My WRVS4400N v 1 gave me dozens of problems when I first bought it.  Constantly dropping connections to apple computers, terrible range, etc.  After 2 or three months of talking to support, I was given a firmware upgrade to fix the wireless problems.  It kind of worked.  The problem was that it implemented DNS injection (!!!) so no matter who or what on the network demands a static DNS, it always gets the DNS given to the router (dhcp ip address).  So, I can't use OpenDNS as I'm always forced to use comcast dns.  I got around that by carefully configuring a rvs4000n I got for free on the net to get the dynamic IP address from my ISP, and give a static ip address to my wrvs and set the wrvs as the dmz, etc.  Ok, so I only need two routers to do the job that one router should have done.  whatever.  Immediatly, though, I noticed that I was getting 14 MBps instead of the 30 I was paying for.  14?  Surely my modem has a problem.  I directly connect and, nope, I get 30 when connected directly to the modem.  So I'm losing half my bandwidth somehow going through the 2 routers.  After trial and error for a few hours, I found that simply disabling IPS on the router made the speed decrease completely disappear.  I went from 14 MBps to 30 MBps by turning off IPS.  Great. 
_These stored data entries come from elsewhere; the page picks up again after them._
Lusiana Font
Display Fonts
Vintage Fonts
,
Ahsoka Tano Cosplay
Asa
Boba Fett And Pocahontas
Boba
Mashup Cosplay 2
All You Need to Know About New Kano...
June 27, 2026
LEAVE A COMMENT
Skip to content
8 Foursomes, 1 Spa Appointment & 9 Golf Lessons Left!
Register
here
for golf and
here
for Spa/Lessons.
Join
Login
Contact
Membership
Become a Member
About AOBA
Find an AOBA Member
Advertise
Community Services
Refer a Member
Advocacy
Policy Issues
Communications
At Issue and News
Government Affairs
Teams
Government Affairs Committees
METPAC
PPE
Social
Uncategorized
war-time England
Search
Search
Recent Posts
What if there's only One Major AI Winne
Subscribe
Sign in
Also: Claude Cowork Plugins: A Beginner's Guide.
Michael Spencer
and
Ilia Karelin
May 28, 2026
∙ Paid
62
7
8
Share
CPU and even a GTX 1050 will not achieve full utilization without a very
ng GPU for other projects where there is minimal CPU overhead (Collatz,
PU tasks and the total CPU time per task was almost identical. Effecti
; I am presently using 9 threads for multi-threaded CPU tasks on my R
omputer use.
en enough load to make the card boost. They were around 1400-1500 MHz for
Only then, seconds later, I had no internet at all.  Reboots of all my devices and other steps showed me I had addresses and was 'connected' to my devices, but internet requests would time out.  Only re-enabling IPS gave me internet back.  Disabling it again gave me almost immediate timeouts from the internet.

So it seems that any attempt to disable the speed-killing IPS on the router also completely disables my ability to connect to the internet.  Good thing cisco gave me such a useful option!  No speed, or no connection!  Which would you choose?
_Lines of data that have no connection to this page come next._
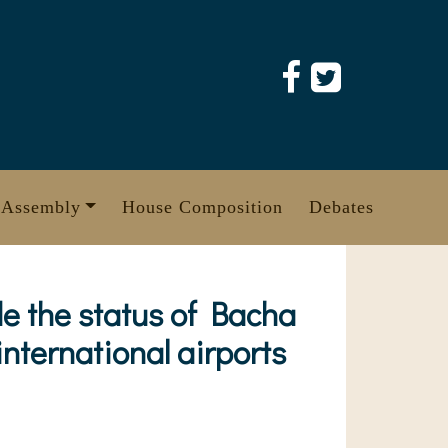
 Assembly
House Composition
Debates
e the status of Bacha
international airports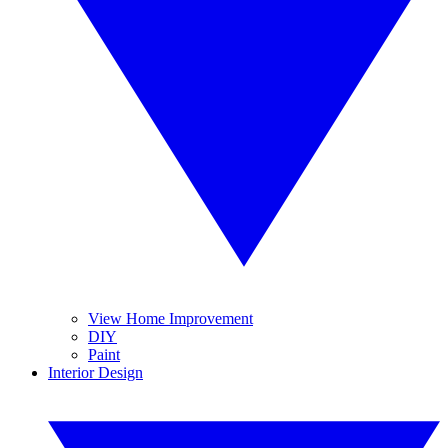
View Home Improvement
DIY
Paint
Interior Design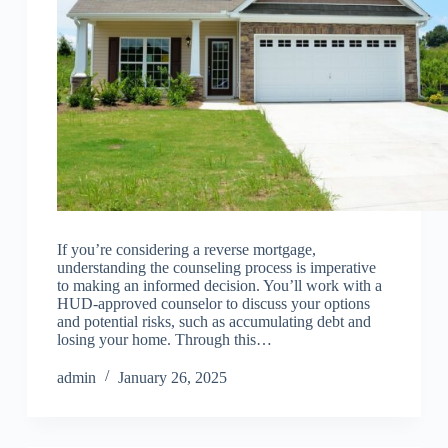
If you’re considering a reverse mortgage,
understanding the counseling process is imperative
to making an informed decision. You’ll work with a
HUD-approved counselor to discuss your options
and potential risks, such as accumulating debt and
losing your home. Through this…
admin
January 26, 2025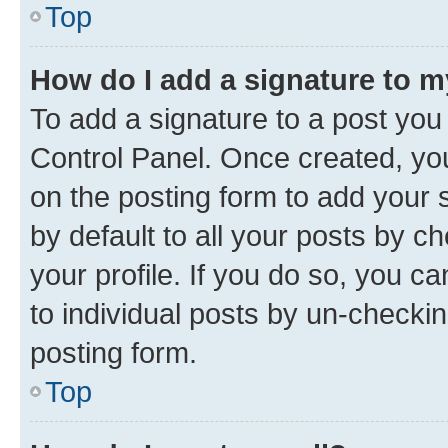
Top
How do I add a signature to 
To add a signature to a post you
Control Panel. Once created, y
on the posting form to add your 
by default to all your posts by c
your profile. If you do so, you c
to individual posts by un-checkin
posting form.
Top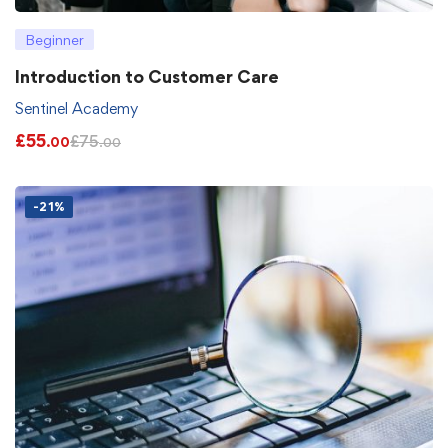
Beginner
Introduction to Customer Care
Sentinel Academy
£
55
£
75
.00
.00
-21%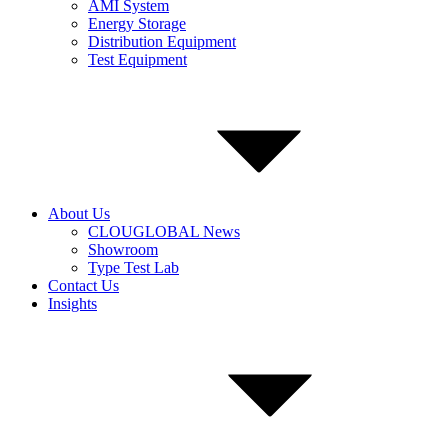
AMI System
Energy Storage
Distribution Equipment
Test Equipment
About Us
CLOUGLOBAL News
Showroom
Type Test Lab
Contact Us
Insights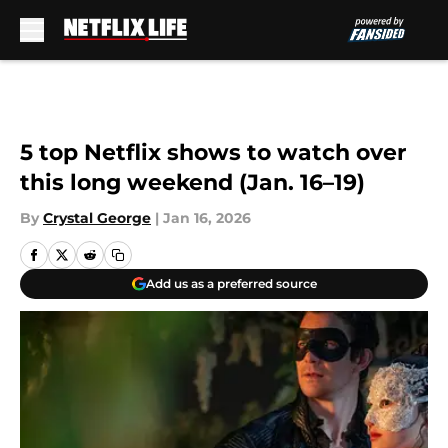
Skip to main content
5 top Netflix shows to watch over
this long weekend (Jan. 16–19)
By
Crystal George
|
Jan 16, 2026
Add us as a preferred source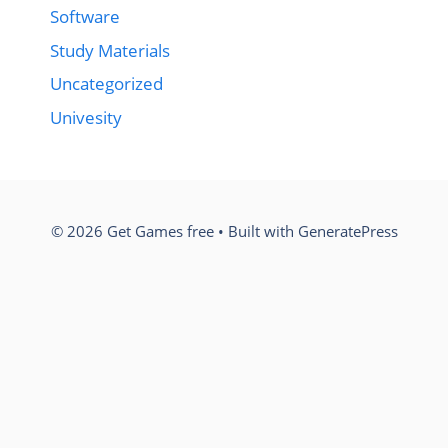
Software
Study Materials
Uncategorized
Univesity
© 2026 Get Games free
• Built with
GeneratePress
If any one out there has some clue how to disable IPS and still get a connection, or better, can name a router that actually works and doesn't require months of speaking with tech support agents to get a firmware update (and then get asked to pay $$ just to be told the product has been abandoned by cisco)  Because I was really, really hoping I could waste hours of my life trying to make use of something Cisco themselves don't even give a crap about.  I enjoy spending hours of my life on the only day I have off trying to fix the consumer-grade hardware I don't have the money to replace, instead of the hundreds of other things I legitimately have to do.  But, if someone out there could spoil my plans for wasting my life away and tell me theres a way to make this router actually not fail epically, I'd listen.  If not, maybe someone'd like to take both of these routers off my hands so I can find something that works.